Sivil İnsiyatif ve Demokrasi Manifestosu.
Türk siyasi tarihinin şu içinde bulunduğumuz dönem kadar tehlikeli bir süreç geçirmediğini düşünüyorum. İkitidar ve muhaletefin ilk defa sivil anayasa yapma ve uzlaşı fırsatı var iken, anlamsız bir inatlaşmayla demokratik parlementer sistemi tehlikeye atan tutum ve darvranışlarını şiddetle ve esefle kınıyor, tarafları demokratik ilkelere bağlı kalmaya davet ediyorum.
Ey…İktidar olanlar, ey… mualif olupta ihtilal tellallığı yapanlar, ne kadar tehlikeli bir oyun oynadığınızın farkındamısınız..? Demokrasiyi kesintiye uğratmaya teşvik ettiğiniz Türk ordusu bu ülkenin kurumlarından birisi değilmidir..? Mualifi olduğunuz gurup sizi, millet huzurunda anti-demokratik yöntemi tercih edenler durumuna düşürüp, oyuna getiriyor farkında değilmisiniz..? Günü kotaramadığınız gibi, geleceği ipotek ettirdiğinizin farkında değilmisiniz..? Yarınlarda hangi yüzle millet huzuruna çıkıp oy isteyeceksiniz…?
İradesine itimat etmediğiniz bu milleti, millete rağmen yönetmeye talip olma hakkını nereden alıyorsunuz..? Egemenlik kayıtsız şartsız milletin değilse kimindir…? Silahlı güce hakim olan apoletli azınlığınmı…? Devrim egonuzu tatmin etmek içinmi… kahraman ordumuz ve bağımsız yargıyı siyasete alet etmeye çalışıyorsunuz..? Daha emin ve daha güzel bir kader arayışının reçetesi…sizce demokratik olgunluğa erişerek evrensel değerlerle bütünleşmek değilmidir..?
T.C. Devletinin temel felsefesi ve temel ideolojisi tüm halk ve azınlıklara eşit haklar tanıyarak, siyasi eğemenlik ve sosyal dengeyi sağlayacak olan, demokratik rejimi milli eğemenlik kavramına dayandıran millet iradesine saygılı olmak değilmidir..?
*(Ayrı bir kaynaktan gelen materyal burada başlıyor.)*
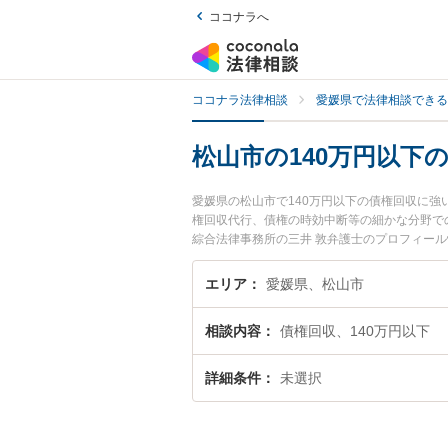
ココナラへ
ココナラ法律相談
愛媛県で法律相談できる
松山市の140万円以下
愛媛県の松山市で140万円以下の債権回収に
権回収代行、債権の時効中断等の細かな分野で
綜合法律事務所の三井 敦弁護士のプロフィー
弁護士に相談したい』『140万円以下の債権回
弁護士に相談予約したい』などでお困りの相談
エリア
愛媛県、松山市
相談内容
債権回収、140万円以下
詳細条件
未選択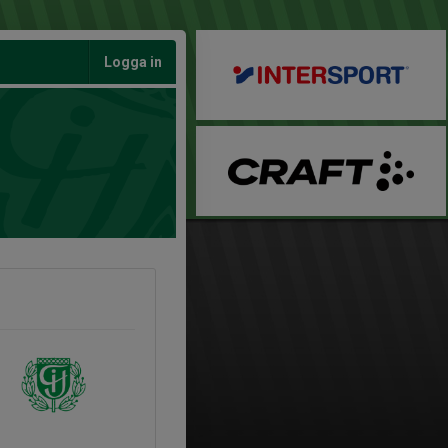
Logga in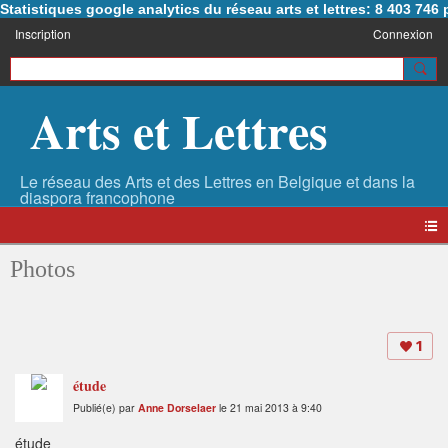
Statistiques google analytics du réseau arts et lettres: 8 403 74
Inscription
Connexion
Arts et Lettres
Photos
1
étude
Publié(e) par
Anne Dorselaer
le 21 mai 2013 à 9:40
étude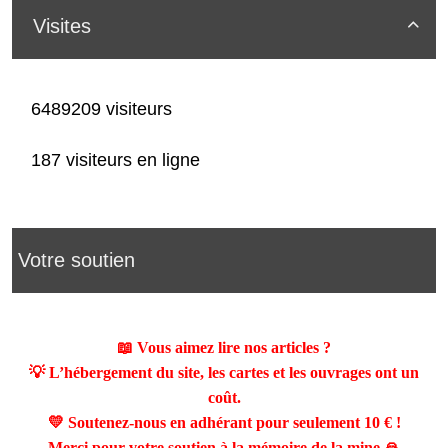
Visites

6489209 visiteurs
187 visiteurs en ligne
Votre soutien
📖 Vous aimez lire nos articles ?
💡 L’hébergement du site, les cartes et les ouvrages ont un
coût.
💛 Soutenez-nous en adhérant pour seulement
10 €
!
Merci pour votre soutien à la mémoire de la mine 🙏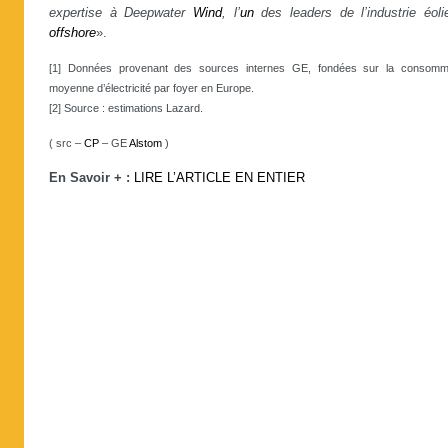
expertise à Deepwater
Wind
, l’
un
des leaders de l’industrie éoli
offshore
».
[1] Données provenant des sources internes GE, fondées sur la consomm
moyenne d’électricité par foyer en Europe.
[2] Source : estimations Lazard.
( src –
CP
– GE
Alstom
)
En Savoir + :
LIRE L’ARTICLE EN ENTIER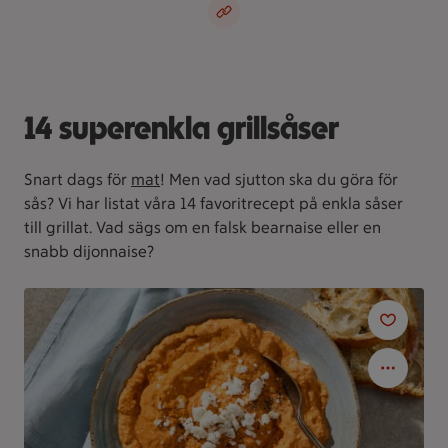
14 superenkla grillsåser
Snart dags för
mat
! Men vad sjutton ska du göra för
sås? Vi har listat våra 14 favoritrecept på enkla såser
till grillat. Vad sägs om en falsk bearnaise eller en
snabb dijonnaise?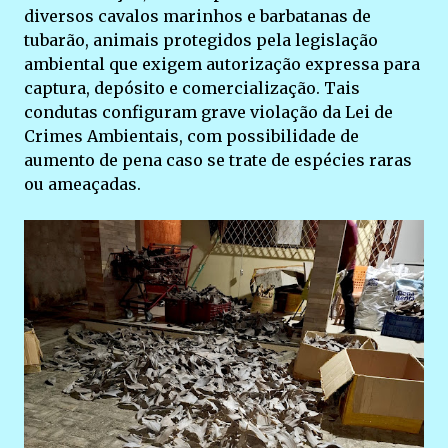
diversos cavalos marinhos e barbatanas de
tubarão, animais protegidos pela legislação
ambiental que exigem autorização expressa para
captura, depósito e comercialização. Tais
condutas configuram grave violação da Lei de
Crimes Ambientais, com possibilidade de
aumento de pena caso se trate de espécies raras
ou ameaçadas.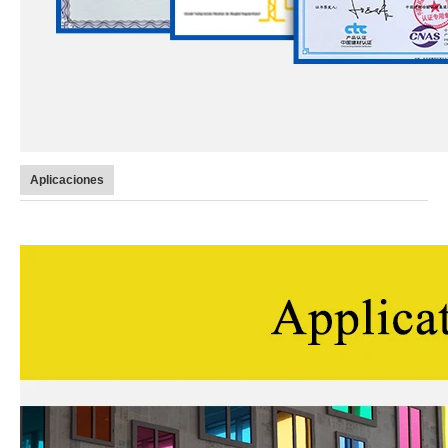
Aplicaciones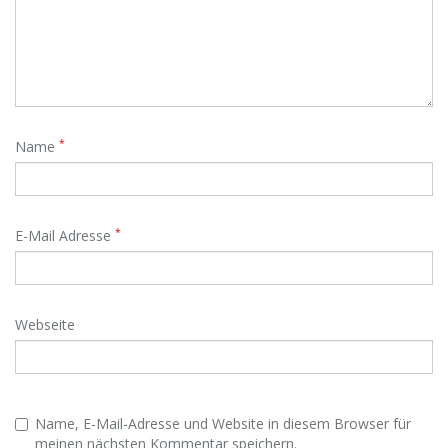
*
Name
*
E-Mail Adresse
Webseite
Name, E-Mail-Adresse und Website in diesem Browser für
meinen nächsten Kommentar speichern.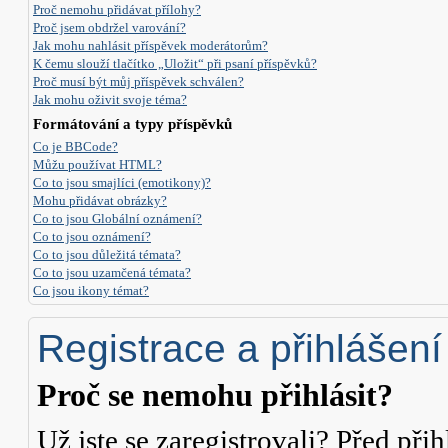
Proč nemohu přidávat přílohy?
Proč jsem obdržel varování?
Jak mohu nahlásit příspěvek moderátorům?
K čemu slouží tlačítko „Uložit“ při psaní příspěvků?
Proč musí být můj příspěvek schválen?
Jak mohu oživit svoje téma?
Formátování a typy příspěvků
Co je BBCode?
Můžu používat HTML?
Co to jsou smajlíci (emotikony)?
Mohu přidávat obrázky?
Co to jsou Globální oznámení?
Co to jsou oznámení?
Co to jsou důležitá témata?
Co to jsou uzamčená témata?
Co jsou ikony témat?
Registrace a přihlášení
Proč se nemohu přihlásit?
Už jste se zaregistrovali? Před přih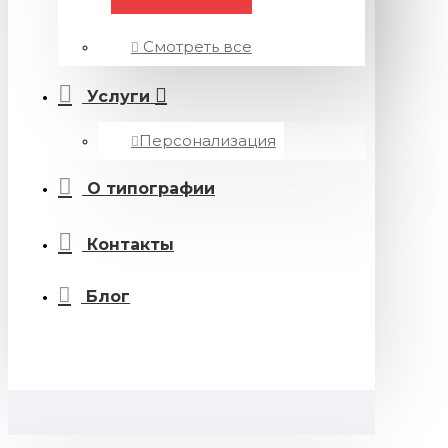
Смотреть все
Услуги
Персонализация
О типографии
Контакты
Блог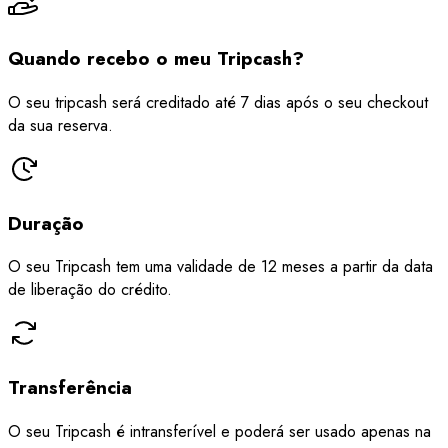
Quando recebo o meu Tripcash?
O seu tripcash será creditado até 7 dias após o seu checkout
da sua reserva.
Duração
O seu Tripcash tem uma validade de 12 meses a partir da data
de liberação do crédito.
Transferência
O seu Tripcash é intransferível e poderá ser usado apenas na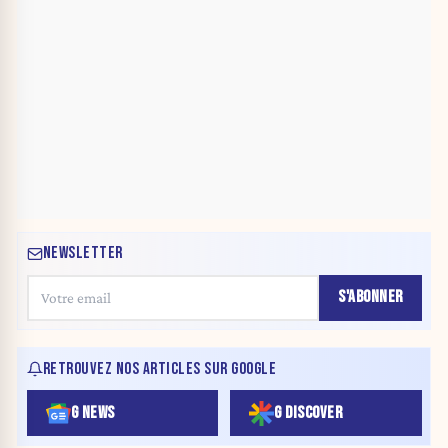
NEWSLETTER
S'ABONNER
RETROUVEZ NOS ARTICLES SUR GOOGLE
G NEWS
G DISCOVER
Gelin hep birlikte…birlik ve beraberlik içinde kavram kargaşası yaratanlara fırsat tanımadan; çağımızda uygarlık ve medeniyetin demokratik değerler üzerinde yükseldiği gerçeğinden hareketle, Cumhuriyetin siyasi, kültürel ve ideolojik temellerini oluşturan Laiklik ve milliyetçilik gibi kavramları daha fazla istismar edilmekten kurtaralım ve…Sekularizmi (laikliği) dini inkar eden bir unsur olmaktan çıkartıp, gerçek anlamda din ve devlet işlerini bir birinden ayıran kavram olarak laisizmi liberalleştirip, demokrasiye olan bağlılık ve güveni tazeleyerek, medeniyet ve uygarlık yolunda yürüyüşümüze devam edelim.